* Given text:
○ ○ ○

I should say that I don’t have much of a background in filmmaking, rather it was very much a situation as you just described it. Also, I was not familiar with the whole area and context, so I had to start from scratch, find assistance, and then I gradually made connections. In China, there is this notion of rural reconstruction. It is very specific to China because of its cultural roots in agriculture. It is to an extent a government policy but likewise a bottom-up artistic movement. It overlaps with what we would call community-based art or socially engaged art. Artists work in the villages and rural contexts as a kind of a revitalizing practice with a transformative and pedagogical intend, reactivating tradition and relationships, bringing in students, educating villagers, and opening up new ways for them to make their work such as artisan craft economically viable. The way China modernized and specifically urbanized, this unprecedented growth within a few decades, has come at a cost. Environmentally speaking, yes, but rural areas have been affected in many ways because a lot of resources from the villages have been drained as a result of urban growth. There is a sense of restoring village life and culture, of counteracting alienation. I quite like the Chinese notion of the Spirit of Place, in that it leaves open diverse ways of approaching the complexity that is indicated there. But admittedly, my insights here are limited.

Halbe Kuipers
I for one really can’t say much about the conditions there; for some reason life always took me elsewhere. What I can speak to, though, is the process of modernization in relation to the rural and local you speak of, and how this relates to the cosmological questions we began with.

Take the place we are in right now for instance. In The Netherlands of late there have been strong movements to revalue the rural and the local, as in many places in modern society I reckon. Obviously, this is playing out very differently here than it is in China. But what we see here – and this might characterize a common quality across, a tendency if you will, at least here in the West – is this revaluation comes with strong identitarian overtones. Much of it seems born out of a reactionary movement, or is marked by it at least. Locality then becomes little but a war machine for more of the same. In fact, I would go as far as to say that what these reactionary tendencies say they want, in the name of ‘being closer to nature’ and such, is in fact the very stuff that is at the heart of the modern cosmology and, thereby, paradoxically removes us from nature only more despite, or perhaps precisely because of its claims. My main intuition for saying this is that, when indeed reactionary, it does not tend to plurality and relationality at all but rather to the same. It is self-indulgent in the way that Nietzsche speaks of reactionary movements. This, then, has little to nothing to do with nature, and even less with the cosmological.

○ ○ ○

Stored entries

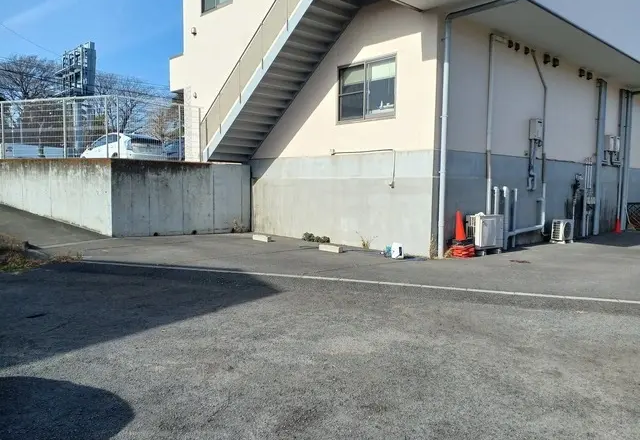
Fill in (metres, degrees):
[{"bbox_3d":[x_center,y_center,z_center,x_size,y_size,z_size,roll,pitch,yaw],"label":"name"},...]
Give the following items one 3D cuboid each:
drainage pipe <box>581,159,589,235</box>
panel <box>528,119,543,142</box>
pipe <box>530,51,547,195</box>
[{"bbox_3d":[8.038,-0.617,15.098,0.081,2.264,0.081,-3,5,-42],"label":"drainage pipe"},{"bbox_3d":[5.491,-2.306,12.724,0.355,0.488,0.170,-3,5,-42],"label":"panel"},{"bbox_3d":[5.559,-2.426,12.864,0.947,3.582,0.067,-3,5,-42],"label":"pipe"}]

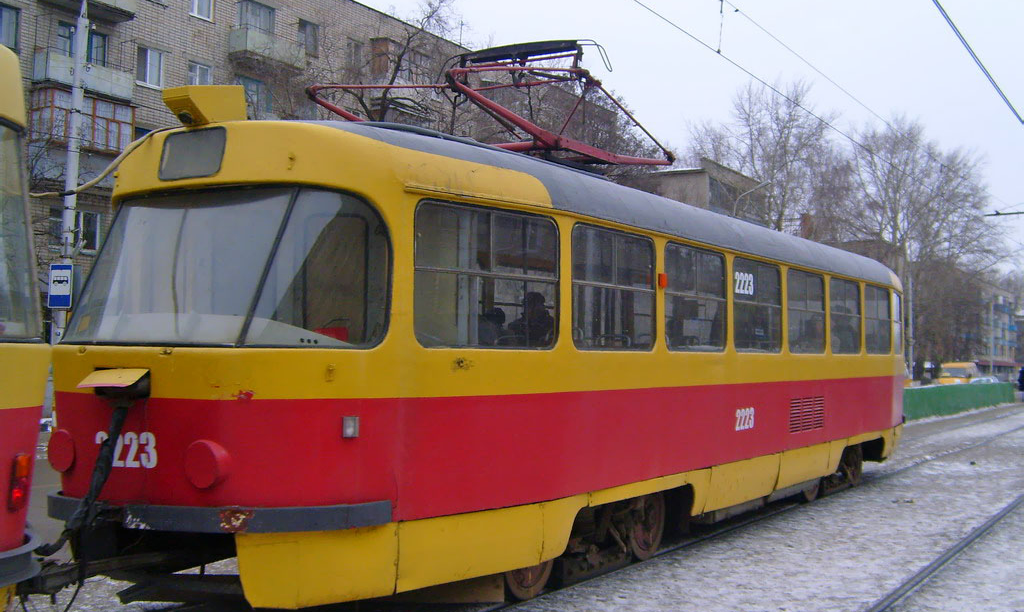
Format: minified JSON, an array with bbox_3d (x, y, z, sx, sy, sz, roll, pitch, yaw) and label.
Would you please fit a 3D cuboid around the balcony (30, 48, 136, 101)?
[{"bbox_3d":[-12.931,-6.858,31.369,0.870,1.040,2.850,-1,-3,34],"label":"balcony"}]

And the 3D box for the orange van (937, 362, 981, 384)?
[{"bbox_3d":[26.119,4.431,60.500,1.970,2.200,5.300,-1,-3,34],"label":"orange van"}]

○ ○ ○

* Work to be completed:
According to the conversation on rural life and modernization, what does China's rural reconstruction overlap with?

* Your solution:
It overlaps with what would be called community-based art or socially engaged art.